YOUR INSTRUCTIONS
Scan the listing for the word "gmail", and copy out each line where it is found.

RECORD EXCERPTS

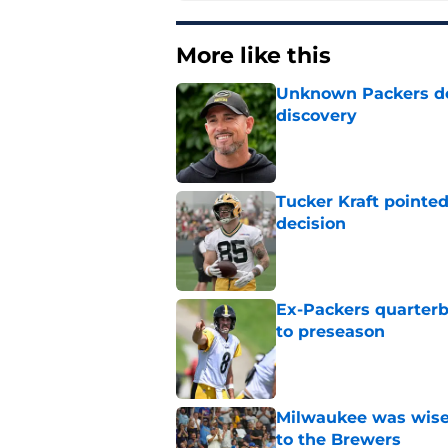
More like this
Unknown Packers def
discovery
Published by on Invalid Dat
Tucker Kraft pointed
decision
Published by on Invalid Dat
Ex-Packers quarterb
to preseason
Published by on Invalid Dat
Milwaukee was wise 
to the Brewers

* * *

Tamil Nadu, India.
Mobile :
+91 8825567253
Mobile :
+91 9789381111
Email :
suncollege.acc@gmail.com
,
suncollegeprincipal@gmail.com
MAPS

SOLVED EXERCISE
suncollege.acc@gmail.com
suncollegeprincipal@gmail.com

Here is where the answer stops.